# free swap meet at jaf/co 's is all free parking,spaces,and water



## JAF/CO (Aug 26, 2015)

remember the early bird gets the worm " I mean best bike parts" I will be there at 6 am
that's at the corner of E. Main st.  and Coolidge ave

spread the word and don't forget to bring your stuff to sale


----------



## JAF/CO (Aug 31, 2015)

If you miss this you will be mad.  2 weeks you need to get ready


Sent from my iPhone using Tapatalk


----------



## fordmike65 (Aug 31, 2015)

I got plenty of junk to sell, but I gotta work



If anyone is heading up for this from the SoCal area, please let me know. I'll buy you a beer if you bring a couple small items back down here for me from Jim's.


----------



## JAF/CO (Sep 6, 2015)

get your stuff ready only 6 more days SEPT 12

*its going to be big*


----------



## slick (Sep 11, 2015)

Im bringing this to sell as well as a few smalls, and the Rolling Relics shirts and hats.
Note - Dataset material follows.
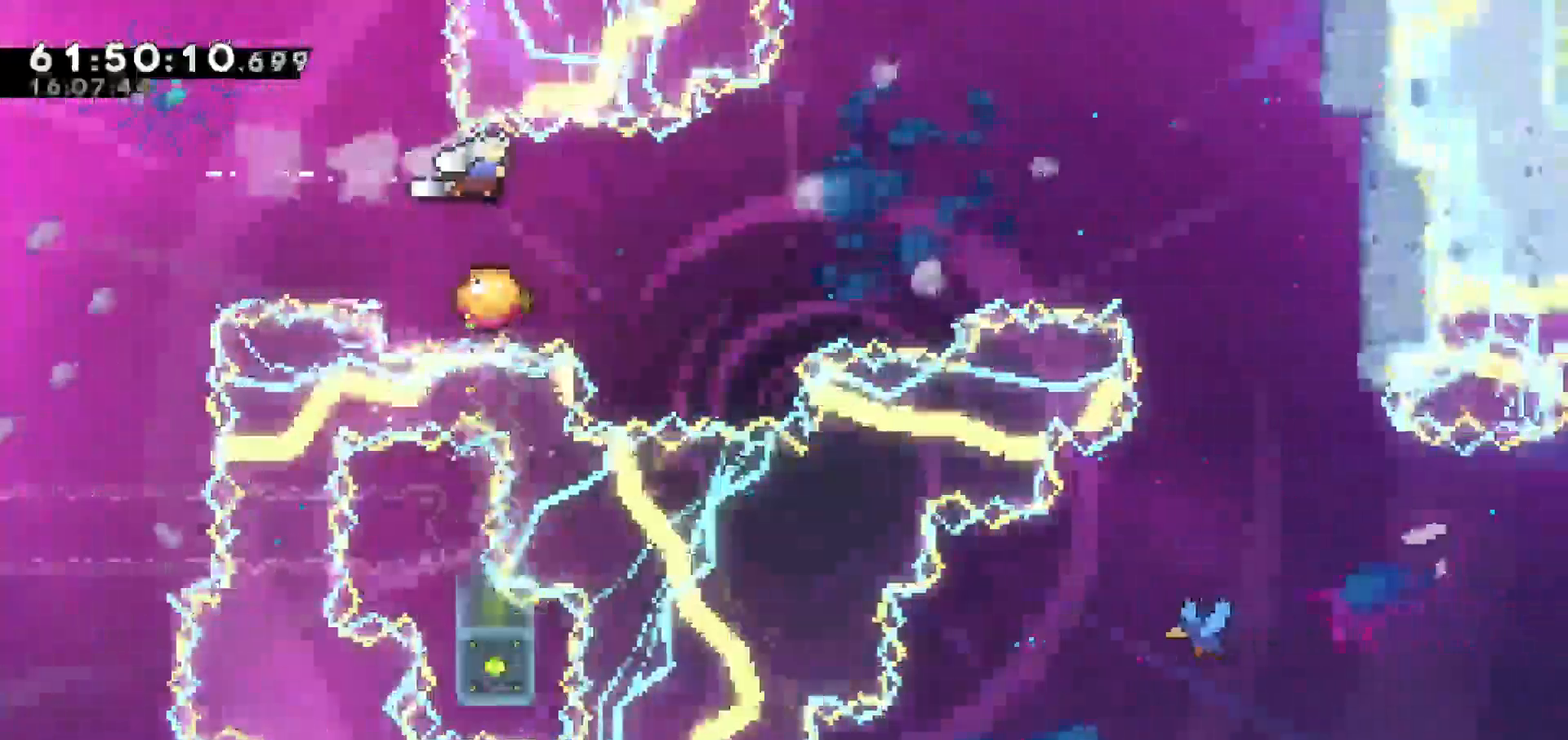
{"keys": ["right"], "events": [[217, "left", "down"], [217, "right", "up"], [317, "right", "down"], [400, "left", "up"]]}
Check out the hubs on the 5 bar... $$$$$$$$


----------



## JAF/CO (Sep 11, 2015)

********don't be late you will miss all the good stuff************
$$$$$$$$$$$$$  and bring lots off stuff for sale or trade  $$$$$$$$$$$$$$$$$$$*


----------



## fordmike65 (Sep 11, 2015)

If you start @ Midnight, I can spend a couple hours buying up all the goodies & still make to work by 8am.


----------



## JAF/CO (Sep 11, 2015)

View attachment IMG_1475.JPG








***********don't for get the money  $$$$  ***************


----------



## fordmike65 (Sep 11, 2015)

slick said:


> View attachment 237140
> 
> Im bringing this to sell as well as a few smalls, and the Rolling Relics shirts and hats. Check out the hubs on the 5 bar... $$$$$$$$




Man what a great bike! Bet she'll clean up nice. Hope she stays together too. Still complete all these years with the ND 2spd! Just needs the correct light & she's golden!


----------



## oskisan (Sep 11, 2015)

Loaded up and ready to roll... See you at 6:00 Jim

-Ken-


----------



## fordmike65 (Sep 12, 2015)

Ok, so what amazing finds did I miss out on at today's swap?


----------



## island schwinn (Sep 12, 2015)

As usual,Jim had all the bling.there was a pretty good flow of people while I was there.lots of good deals and wallets flowed freely,except mine.I was on a selling mission and the swap didn't disappoint.I was done by 11:30.


----------



## rustjunkie (Sep 13, 2015)




----------



## slick (Sep 13, 2015)

My bling of the swap i picked up. Its a one off hand formed aluminum shelby rack hand fabricated my Mr. Jim Frazier himself. I had a smile from ear to ear all day.


----------



## slick (Sep 13, 2015)




----------



## JAF/CO (Sep 13, 2015)

sorry guys I was to busy to take pictures 
It turned out good and I had a great time

*-------------THANKS TO EVERY ONE THAT CAME OUT JIM -------------------*


----------



## blasterracing (Sep 14, 2015)

Wow.  Looks like a lot of nice Shelby stuff!  Are the Nonose and Speedlines in the photos yours Jim @ JAF/CO?


----------



## JAF/CO (Sep 14, 2015)

those are and were some of my goody's if you see something you like  e mail me


blasterracing said:


> Wow.  Looks like a lot of nice Shelby stuff!  Are the Nonose and Speedlines in the photos yours Jim @ JAF/CO?


----------



## CWCMAN (Sep 15, 2015)

Jim,
I see some CWC peaked duck tail fenders that I can use


----------